The most common way to represent hexadecimal (or any other base > 10) numbers is to use the first letters of alphabet for the extra digits. However, this doesn’t work well for my brain that insists that since A is the first letter, B is the second letter… then A = 10 + 1, B = 10 + 2… so I keep having to remember to shift this by one, and judging by the responses to my toot about it, it seems that I’m not alone.
I don’t think that I’ve made any useless invention that people would randomly find and say “oh, hey, what a nice unrealistic idea”. It’s time to make one! I present to you: the X-alpha hexadecimal notation!
Let’s start with the digits of the traditional hex notation:
0 1 2 3 4 5 6 7 8 9 A B C D E F
The Hindu-Arabic numerals are fine. The letters have the “shift” effect, so let’s move them to the places that work better for my decimal brain:
0 1 2 3 4 5 6 7 8 9 … A B C D E
However, this creates a gap: what to use for 10? I’ve been thinking about it and realized that we have a well-known symbol for 10 already! The sequence becomes:
0 1 2 3 4 5 6 7 8 9 Ⅹ A B C D E
However, this system has a significant flaw: it’s easy to confuse a number with the ABCDEF notation. So let’s replace the Latin letters with, say, Greek letters — and I just happen to remember the first five! Let’s use lowercase forms though since they’re more easily distinguished from the Latin alphabet.
0 1 2 3 4 5 6 7 8 9 Ⅹ α β γ δ ε
Tadaam!

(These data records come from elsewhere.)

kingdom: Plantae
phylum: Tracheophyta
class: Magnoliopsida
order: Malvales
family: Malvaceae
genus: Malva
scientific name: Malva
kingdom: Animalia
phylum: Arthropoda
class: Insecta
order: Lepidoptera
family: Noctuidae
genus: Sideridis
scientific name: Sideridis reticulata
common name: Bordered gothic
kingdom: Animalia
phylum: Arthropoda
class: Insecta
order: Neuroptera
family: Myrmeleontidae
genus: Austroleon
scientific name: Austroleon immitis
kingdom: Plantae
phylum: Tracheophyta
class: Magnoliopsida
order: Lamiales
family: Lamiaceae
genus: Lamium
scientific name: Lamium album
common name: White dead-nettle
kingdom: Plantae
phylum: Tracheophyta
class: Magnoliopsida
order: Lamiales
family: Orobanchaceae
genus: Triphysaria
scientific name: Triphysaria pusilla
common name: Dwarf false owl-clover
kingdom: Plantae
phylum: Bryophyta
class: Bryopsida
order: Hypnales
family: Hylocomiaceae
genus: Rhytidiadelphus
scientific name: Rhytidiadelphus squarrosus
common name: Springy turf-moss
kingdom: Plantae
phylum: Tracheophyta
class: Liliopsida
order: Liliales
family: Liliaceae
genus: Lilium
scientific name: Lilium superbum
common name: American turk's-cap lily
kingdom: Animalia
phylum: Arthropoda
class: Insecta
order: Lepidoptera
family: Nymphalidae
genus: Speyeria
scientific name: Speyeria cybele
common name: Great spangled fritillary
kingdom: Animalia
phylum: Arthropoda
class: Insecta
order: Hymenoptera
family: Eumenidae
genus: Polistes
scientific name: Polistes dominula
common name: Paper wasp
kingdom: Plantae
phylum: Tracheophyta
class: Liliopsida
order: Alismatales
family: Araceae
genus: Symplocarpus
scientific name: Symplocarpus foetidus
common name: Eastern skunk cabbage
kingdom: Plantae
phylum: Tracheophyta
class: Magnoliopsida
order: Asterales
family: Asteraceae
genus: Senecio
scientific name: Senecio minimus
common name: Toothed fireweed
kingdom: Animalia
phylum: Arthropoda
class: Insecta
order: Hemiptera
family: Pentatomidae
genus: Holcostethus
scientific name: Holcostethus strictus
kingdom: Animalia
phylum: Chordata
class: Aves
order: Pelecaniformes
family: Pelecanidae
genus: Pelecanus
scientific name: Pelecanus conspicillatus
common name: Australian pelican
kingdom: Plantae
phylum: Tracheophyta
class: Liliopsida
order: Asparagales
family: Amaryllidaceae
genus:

Finally, a quick way to convert between the standard and X-alpha representation in Python:
"0x3f7a5d".translate(str.maketrans("abcdef", "Ⅹαβγδε"))
…and the other way around:
"3ε56Ⅹγ".translate(str.maketrans("Ⅹαβγδε", "abcdef"))
Enjoy!
Hmm.
Is 0X11 the sixteen-bit number 2577 or seventeen in hex ?
Yeah, this ambiguity is a known problem, although using “0x” makes little sense if you’re using non-standard symbol set anyway.